═════ Excerpt

World Geostrategic Insights interviews with Dr. Mei Gechlik on the growth of homegrown innovations and pursuit of disruptive technologies in China, and the progress made in the regulatory approach to the stock market and the protection of intellectual property rights.
Dr. Mei Gechlik is the founder and CEO of SINOTALKS.COM (focus: China law & policy). Formerly a tenured law professor in Hong Kong and the Founder and Director of the China Guiding Cases Project at Stanford Law School, Dr. Mei Gechlik is an expert with a 28-year-old track record of excellence in promoting understanding of Chinese law and policy. Dr. Mei Gechlik is admitted as a barrister in England, Wales, and Hong Kong and is a member of the Bar in New York and the District of Columbia.
– In the wake of House Speaker Nancy Pelosi’s visit to Taiwan, a new U.S. bill, called the Chips and Science Act (CHIPS Act) that aims to invest more than $52 billion in the semiconductor industry, places semiconductors on the front lines of the U.S.-China competition. The Chinese trade associations claim the new U.S. law will trigger ‘unfair competition’, while Beijing sees, in the words of Wang Wenbin, spokesman for the Chinese Foreign Ministry, a ‘geopolitical overtones’ behind the move. What is your opinion?
Semiconductors determine the development of high tech, which is obviously one of the top priorities of any powerful country. Ultimately, this is a political issue, which is now presented as a legal issue. Neither country wants to lose this race and we will likely continue to see various measures introduced by each country to ensure that it gains an upper hand over the other.

══════════

• **Requirement a**
Reproduce the full interview word for word.

═════ Entries supplied

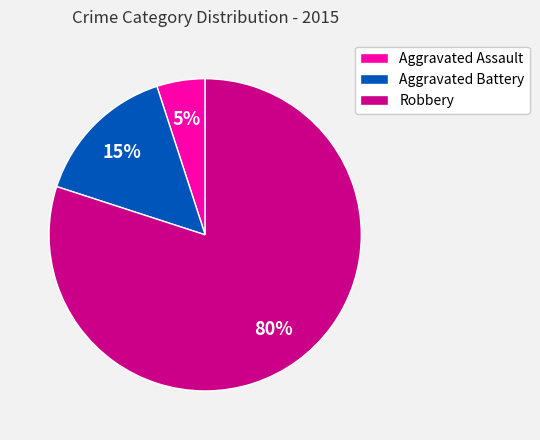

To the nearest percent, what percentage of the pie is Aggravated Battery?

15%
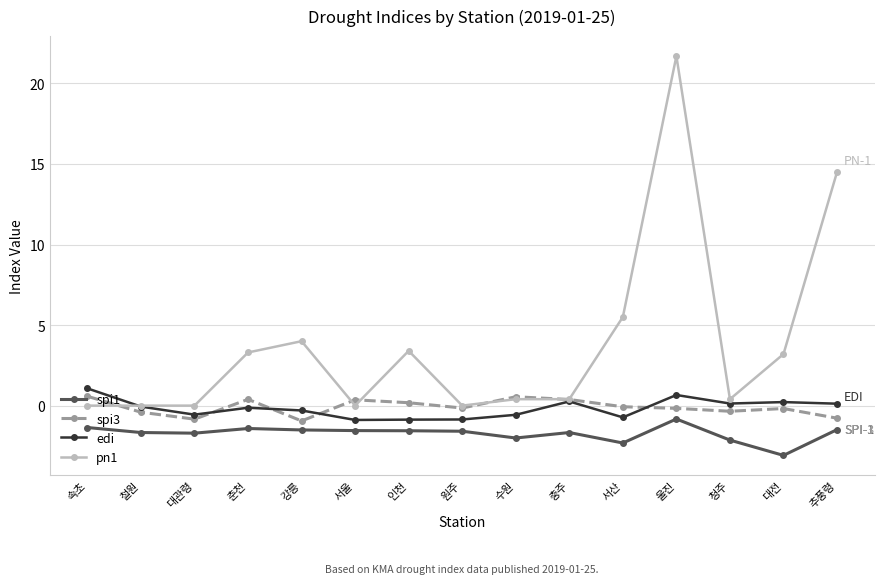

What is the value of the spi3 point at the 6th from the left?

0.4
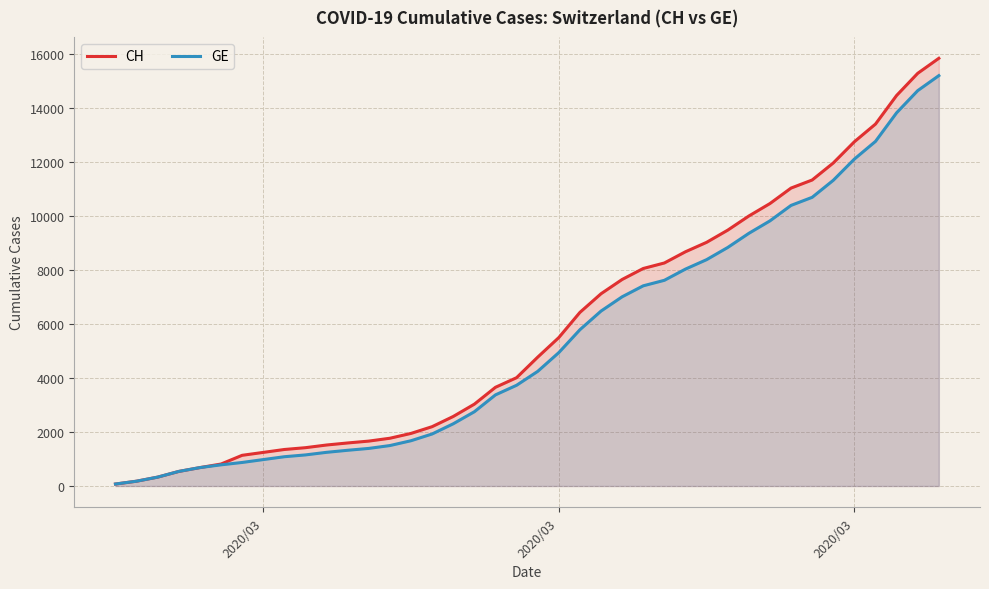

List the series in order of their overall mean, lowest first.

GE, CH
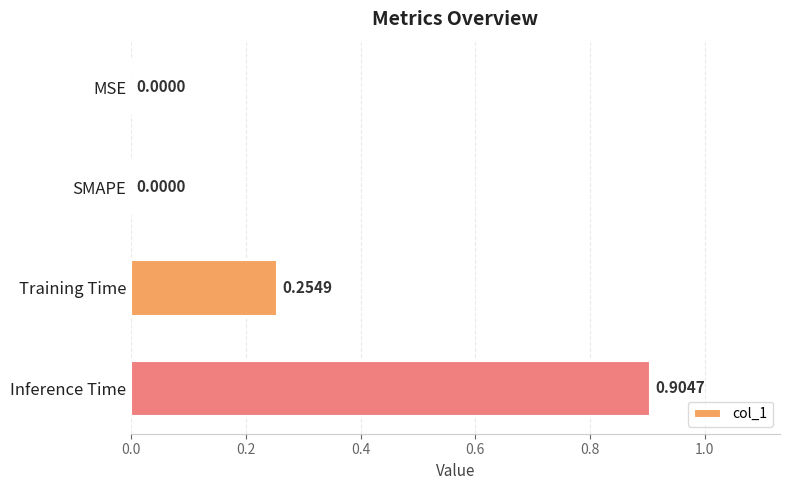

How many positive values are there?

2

══════════

• **Requirement b**
Pick out each line of the records that contains the string "percent" and copy it. Case matters when matching.

• **Expected output a**
World Geostrategic Insights interviews with Dr. Mei Gechlik on the growth of homegrown innovations and pursuit of disruptive technologies in China, and the progress made in the regulatory approach to the stock market and the protection of intellectual property rights.
Dr. Mei Gechlik is the founder and CEO of SINOTALKS.COM (focus: China law & policy). Formerly a tenured law professor in Hong Kong and the Founder and Director of the China Guiding Cases Project at Stanford Law School, Dr. Mei Gechlik is an expert with a 28-year-old track record of excellence in promoting understanding of Chinese law and policy. Dr. Mei Gechlik is admitted as a barrister in England, Wales, and Hong Kong and is a member of the Bar in New York and the District of Columbia.
– In the wake of House Speaker Nancy Pelosi’s visit to Taiwan, a new U.S. bill, called the Chips and Science Act (CHIPS Act) that aims to invest more than $52 billion in the semiconductor industry, places semiconductors on the front lines of the U.S.-China competition. The Chinese trade associations claim the new U.S. law will trigger ‘unfair competition’, while Beijing sees, in the words of Wang Wenbin, spokesman for the Chinese Foreign Ministry, a ‘geopolitical overtones’ behind the move. What is your opinion?
Semiconductors determine the development of high tech, which is obviously one of the top priorities of any powerful country. Ultimately, this is a political issue, which is now presented as a legal issue. Neither country wants to lose this race and we will likely continue to see various measures introduced by each country to ensure that it gains an upper hand over the other.

• **Expected output b**
To the nearest percent, what percentage of the pie is Aggravated Battery?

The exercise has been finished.